Hugo Rodríguez, diretor-presidente da rede de farmácias Drogamed, dá uma receita baseada no conforto: “Para atrair o cliente para dentro da loja, usamos as ferramentas de marketing como TV e jornais tablóides. A loja deve ter fácil acesso de pedestres e veículos. O ambiente deve ser agradável em temperatura e odor. Lojas muito pequenas, tornam-se tumultuadas quando três ou quatro clientes estão na mesma seção, todos perdem privacidade. Então, muito cuidado deve ser tomado quanto ao tamanho. Mercadorias bem dispostas, preço à mostra, com novidades freqüentes.” Adicione a esses ingredientes um atendimento eficiente, e você terá tudo o que um cliente espera de uma farmácia: segurança e conforto”.
Moacir Moura, consultor de empresas, especialista em treinamento, diz que todas essas maneiras de agradar o cliente, e muito mais, são a grande vantagem do varejo, que é o carro-chefe de muito o que você lê por aí: “Tudo o que você ouve falar sobre marketing é ensaiado, realizado e produzido no varejo. Aquele marketing ensinado nos cursos é o industrial, que ficou no passado. Esqueceram que o do varejo é a realidade, o verdadeiro laboratório. Tanto que as grandes indústrias fazem pesquisa no varejo.” Heloisa Morel, gerente de marketing do Pão de Açúcar, acrescenta a importância de se prestar atenção nas características da população. Por exemplo, o fato das famílias estarem diminuindo e de haver cada vez mais pessoas morando sozinhas. Isso faz com que a grande compra mensal de supermercado esteja desaparecendo. “Hoje, o que mais se vê são compras esporádicas”. E, ora, se o consumidor entra no supermercado para comprar um ou dois itens, ele não quer passar horas entre um corredor e outro. Deseja lojas menores, mais práticas, que o façam se sentir bem. Com isso, a tendência é que os hipermercados percam espaço.
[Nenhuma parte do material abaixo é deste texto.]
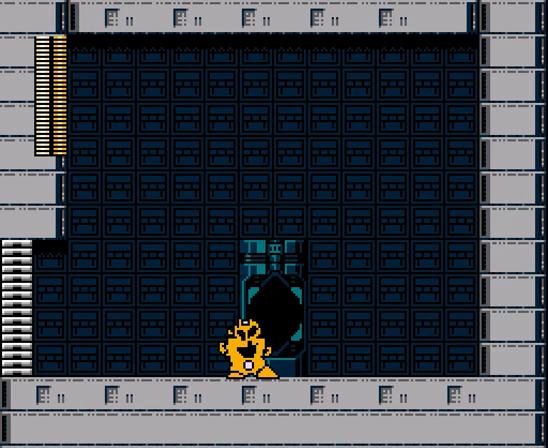
{"buttons": [], "events": []}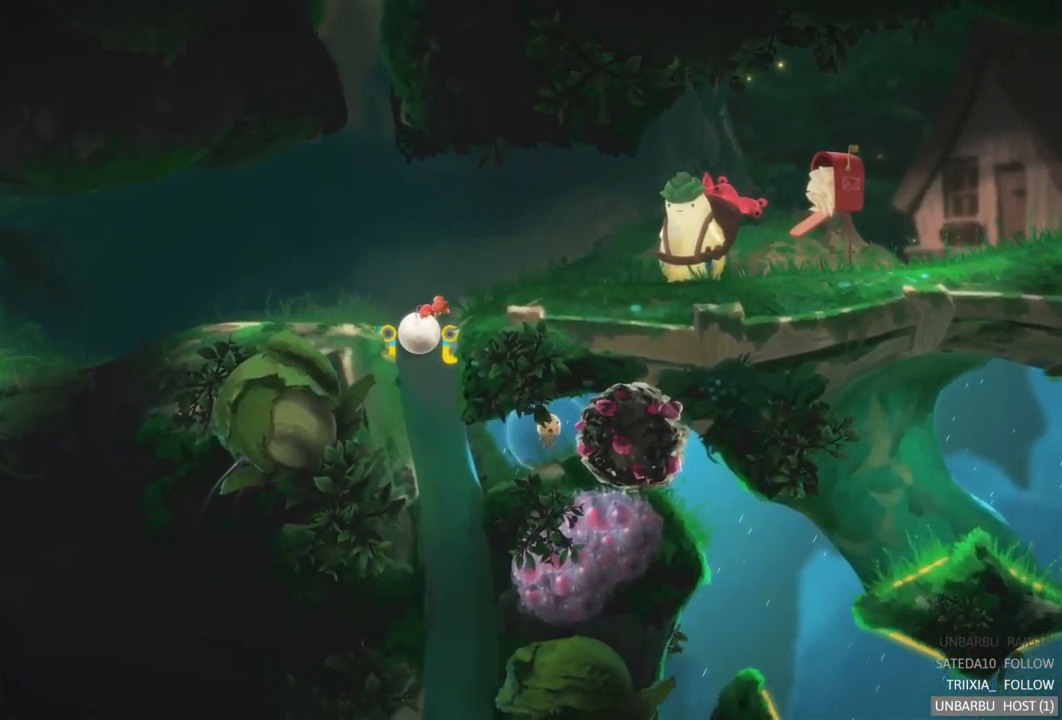
Gameplay with a controller (Xbox layout); each line is a JSON object with the inputs held at the frame after it. "events" lists button and stick changes between this image and that frame as [ms after this image, input, new state], when the widget could be followed in between. Not read: L3 R3.
{"buttons": [], "left_stick": "center", "right_stick": "center", "events": [[367, "R2", "up"]]}
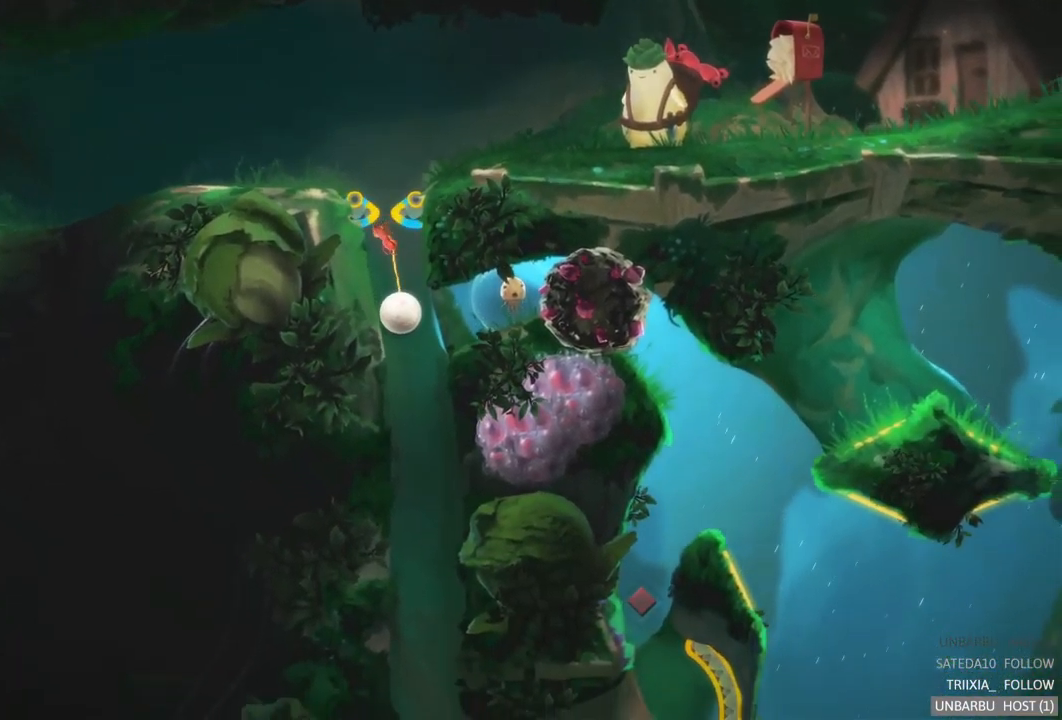
{"buttons": [], "left_stick": "center", "right_stick": "center", "events": []}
Sentidos em alerta – Para Juedir Teixeira, vice-presidente de marketing do Sindilojas-Rio e palestrante, a emoção se passa principalmente no atendimento. “É preciso ser simpático e atencioso, procurando fazer uma boa abordagem, ou seja, recebendo o cliente como se fosse um convidado que chega a sua casa.” Colocar essa filosofia em prática não é algo novo. Tanto é que no Japão não existe a palavra “cliente”. Em seu lugar utiliza-se uma expressão que significa literalmente “vossa excelência que nos visita”.
Uma vez que o cliente se sinta em casa, é preciso estimulá-lo. Existem cinco maneiras de fazer isso: visão, audição, tato, olfato, paladar. Estimule só um desses sentidos, e os outros quatro ficam livres para se distrair, para pensar em outras coisas, para raciocinar se não é melhor procurar em outra loja. Veja por exemplo as lojas da Antídoto Cosméticos. “Ao entrar na loja, o cliente é totalmente envolvido pelo ambiente Antídoto”, conta Marcelo Sarpe, diretor comercial da empresa. “Temos sabonetes em forma de tortinha de frutas, como maracujá, limão e morango, ou de barra de chocolate. Muitos clientes perguntam se eles são para comer.”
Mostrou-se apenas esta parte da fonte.